Helping patients understand their insurance
Plans with $20,000 deductible in marketplace
Patient access employees probably believe that insurance companies have an obligation to fully inform consumers about the coverage they’re getting. Unfortunately, this belief doesn’t always translate into reality.
"It’s easy to say that the payer should be doing this, and most do try hard to explain. But as benefit plans get more complex, members don’t often fully understand their benefits," says Jen Nichols, senior director of revenue cycle operations at Kaleida Health in Buffalo, NY.
Nichols is seeing plans with an out-of-pocket maximum in the tens of thousands. "Unfortunately that is not uncommon these days. Where in the past a patient might have had a $2,000 maximum, now $20,000 plans are in the marketplace," she says. "Folks used to having a more robust benefit package are trying to adjust to this new reality."
Patient access employees at Ochsner Health Systems — Baton Rouge (LA) Region are seeing an influx of patients with plans ranging from major medical, limited medical, mini-medical, micro-medical, and medical discount. "These plans advertise themselves to the public as innovative,’ but really, some are only good for catastrophic purposes," says Elizabeth H. Broadway, CHAM, director of patient access and business services.
Patient access staff must step up to fill the role of informing patients about their coverage, argues Nichols.
"For the last several years, having a really robust pre-arrival department was considered a best practice," says Nichols. This best practice means that patient access intervenes just prior to scheduled services or sometimes when patients are shopping for quotes.
This step is still important to do very well, she says, but Kaleida’s patient access employees are taking it a step further. "There is a role for us to play in helping patients to understand their benefits even before the patient has presented on the pathway to services," says Nichols.

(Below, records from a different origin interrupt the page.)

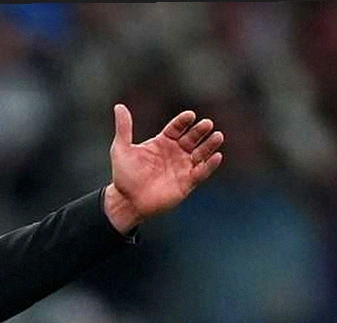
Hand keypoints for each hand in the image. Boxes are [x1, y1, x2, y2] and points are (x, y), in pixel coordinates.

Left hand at [103, 104, 224, 233]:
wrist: (127, 201)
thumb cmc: (124, 176)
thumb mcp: (121, 149)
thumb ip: (124, 128)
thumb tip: (119, 106)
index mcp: (162, 142)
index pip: (177, 128)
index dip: (183, 121)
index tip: (190, 115)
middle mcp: (175, 153)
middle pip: (192, 138)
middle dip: (200, 131)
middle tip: (207, 124)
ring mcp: (182, 167)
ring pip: (201, 153)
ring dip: (210, 145)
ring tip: (218, 136)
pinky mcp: (187, 183)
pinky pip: (202, 172)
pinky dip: (210, 165)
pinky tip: (217, 156)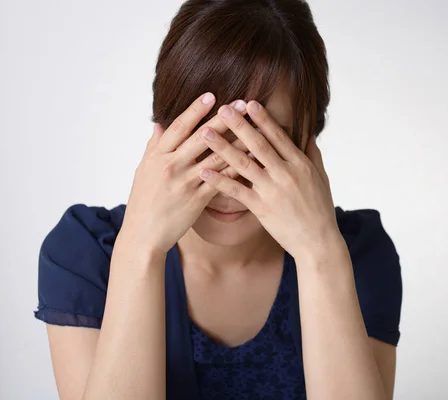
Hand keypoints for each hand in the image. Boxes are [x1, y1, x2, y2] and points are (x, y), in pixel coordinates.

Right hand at [120, 93, 248, 254]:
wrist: (143, 235)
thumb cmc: (143, 201)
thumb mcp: (144, 170)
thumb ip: (154, 146)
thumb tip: (160, 124)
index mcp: (158, 156)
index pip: (179, 127)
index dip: (195, 110)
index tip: (212, 96)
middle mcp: (172, 166)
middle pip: (202, 138)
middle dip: (224, 120)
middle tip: (241, 105)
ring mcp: (186, 183)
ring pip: (216, 158)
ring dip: (237, 142)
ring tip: (254, 130)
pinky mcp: (197, 200)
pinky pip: (222, 182)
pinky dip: (237, 170)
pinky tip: (252, 161)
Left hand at [197, 100, 340, 259]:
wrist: (318, 242)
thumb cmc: (321, 210)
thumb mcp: (322, 178)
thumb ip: (313, 154)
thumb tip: (308, 134)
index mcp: (300, 164)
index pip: (278, 136)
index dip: (263, 118)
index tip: (249, 103)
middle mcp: (285, 173)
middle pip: (258, 144)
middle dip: (239, 125)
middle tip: (222, 108)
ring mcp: (272, 191)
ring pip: (243, 164)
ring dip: (223, 147)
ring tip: (206, 133)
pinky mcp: (262, 208)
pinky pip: (237, 191)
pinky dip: (219, 181)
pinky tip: (204, 171)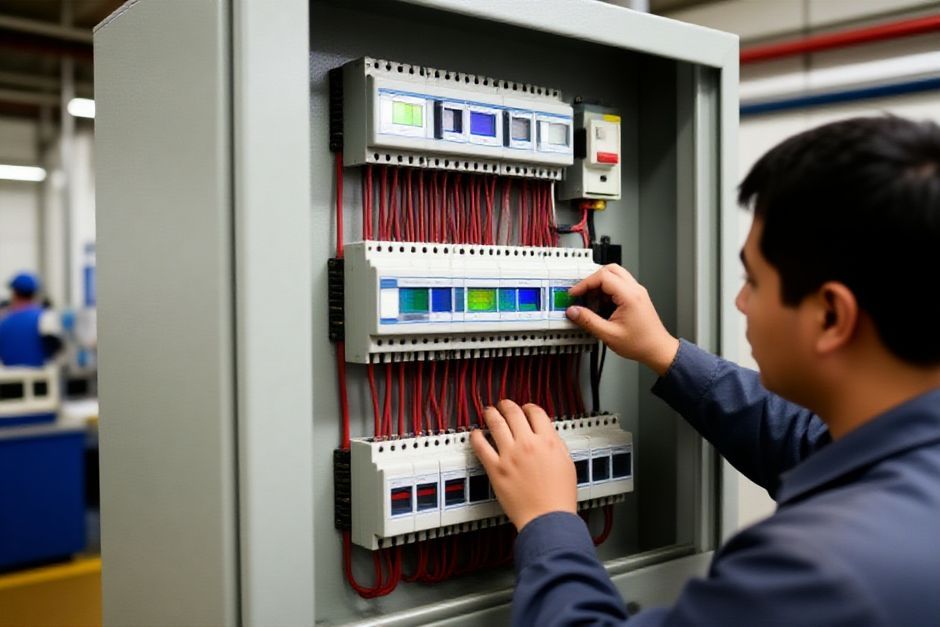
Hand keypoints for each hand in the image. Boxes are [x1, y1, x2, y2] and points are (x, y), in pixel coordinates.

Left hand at [470, 400, 576, 531]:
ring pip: (496, 424)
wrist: (547, 518)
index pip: (535, 412)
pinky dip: (476, 437)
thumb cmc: (559, 497)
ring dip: (491, 414)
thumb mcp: (567, 463)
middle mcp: (528, 444)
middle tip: (503, 405)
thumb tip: (547, 435)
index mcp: (548, 441)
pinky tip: (475, 434)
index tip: (525, 409)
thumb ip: (555, 445)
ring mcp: (510, 455)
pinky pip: (481, 447)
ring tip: (488, 411)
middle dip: (507, 405)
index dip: (529, 407)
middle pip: (514, 413)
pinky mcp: (496, 469)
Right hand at [567, 264, 679, 375]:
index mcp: (630, 296)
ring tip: (591, 301)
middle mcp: (635, 290)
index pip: (603, 277)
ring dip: (600, 284)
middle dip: (592, 279)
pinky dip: (607, 290)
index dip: (585, 283)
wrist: (657, 350)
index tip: (575, 293)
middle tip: (582, 292)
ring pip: (615, 275)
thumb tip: (573, 311)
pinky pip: (619, 285)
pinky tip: (601, 306)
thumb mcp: (609, 335)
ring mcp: (637, 292)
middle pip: (610, 269)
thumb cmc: (641, 343)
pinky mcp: (636, 297)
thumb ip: (588, 321)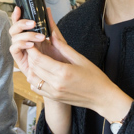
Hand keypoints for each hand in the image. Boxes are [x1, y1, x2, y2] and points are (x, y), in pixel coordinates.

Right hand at [9, 7, 68, 77]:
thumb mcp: (58, 40)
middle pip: (14, 29)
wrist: (64, 79)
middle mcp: (25, 42)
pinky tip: (31, 45)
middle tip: (33, 23)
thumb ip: (51, 26)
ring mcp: (22, 51)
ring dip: (24, 34)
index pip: (21, 23)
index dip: (17, 15)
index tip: (19, 8)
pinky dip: (20, 44)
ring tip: (39, 37)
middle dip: (21, 23)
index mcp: (32, 36)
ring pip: (13, 38)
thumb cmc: (62, 60)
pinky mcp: (21, 61)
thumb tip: (47, 10)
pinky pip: (14, 50)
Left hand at [12, 7, 131, 119]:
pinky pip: (36, 88)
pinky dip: (34, 80)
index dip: (32, 49)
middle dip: (30, 56)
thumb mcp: (80, 59)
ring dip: (31, 68)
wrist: (102, 98)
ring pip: (32, 79)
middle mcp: (56, 84)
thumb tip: (52, 35)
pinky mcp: (54, 97)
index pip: (38, 59)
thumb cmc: (95, 77)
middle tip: (33, 48)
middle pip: (33, 67)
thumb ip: (63, 47)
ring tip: (37, 60)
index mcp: (63, 72)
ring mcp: (53, 92)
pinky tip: (41, 73)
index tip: (31, 42)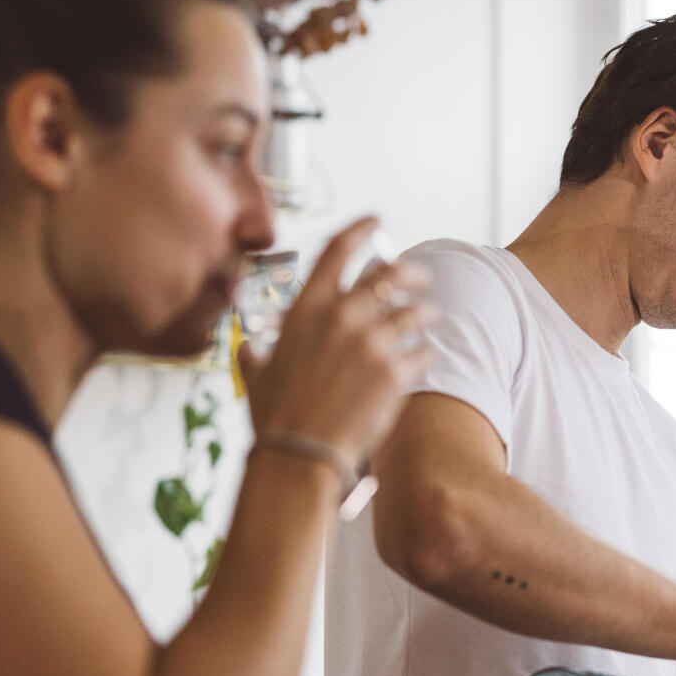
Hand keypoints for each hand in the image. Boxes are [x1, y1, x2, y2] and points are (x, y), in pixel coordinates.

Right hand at [239, 217, 434, 470]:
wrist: (298, 455)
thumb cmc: (273, 417)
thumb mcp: (254, 375)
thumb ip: (253, 352)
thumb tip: (245, 347)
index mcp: (307, 307)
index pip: (339, 249)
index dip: (362, 228)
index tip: (378, 220)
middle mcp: (342, 315)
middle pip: (389, 274)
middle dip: (410, 271)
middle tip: (420, 278)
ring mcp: (371, 342)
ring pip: (414, 311)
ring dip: (425, 312)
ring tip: (430, 317)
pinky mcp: (394, 372)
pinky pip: (422, 352)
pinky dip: (424, 354)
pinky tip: (424, 359)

Financial counselors, called "navigators," now provide outreach in the community to assist patients in enrolling in Medicaid and exchange plans, even prior to needing healthcare services. Nichols says the outreach makes it less likely patients will present for catastrophic — and costly — events, since they’ll presumably be getting better preventive care. "This will help patients to be healthier ahead of time, so they hopefully don’t need us for a costly, catastrophic illness that may put both their personal finances, as well as hospital revenue, at risk," she says. If patients do present for a catastrophic illness, they will have the security of having some level of coverage to assist them.
Previously, patient access were stuck in a "reactive" mode, says Nichols. Staff waited for a patient to contact them or waited for a physician to refer them, before helping them to obtain coverage or understand their existing coverage. "We now have an opportunity to be proactive, to help patients enroll even before they need us. So when they do need us, they are well-covered," says Nichols. "That takes the anxiety off the patient. It is one less thing to worry about."
If patients present for services without insurance, the financial navigators still help them to apply and enroll in traditional Medicaid or any of the nine plans available through the state’s exchange.
"We are not an insurance broker and we make no profit on this," Nichols explains. "We are trying to help patients sign up early for coverage and connect them with the right coverage plan."
Earlier is better
Whether patients are presenting for services, or do not need coverage yet, patient access employees take the approach "the earlier in the process, the better," says Nichols.
Employees use an internally developed application to provide accurate, timely quotes to patients. "Resolving finances early on reduces stress on the patient. It also clearly reduces our cost to collect," says Nichols.
If no one educates patients on their coverage, it causes problems for the patient and the hospital, due to a longer time to collect, increased bad debt, and less reimbursement, says Nichols.
"Then there is the goodwill factor," says Nichols. "It’s hard to quantify that. But if we are upfront with patients, they might not like what we tell them, but they believe we are a committed partner with them."
At Mercy Hospital in Springfield, MO, some patients consider cancelling surgery due to high out-of-pocket amounts. "We offer a low-interest bank loan and payment arrangements to enable them to go ahead with surgery," says Rebecca Holman, CHAM, patient access manager.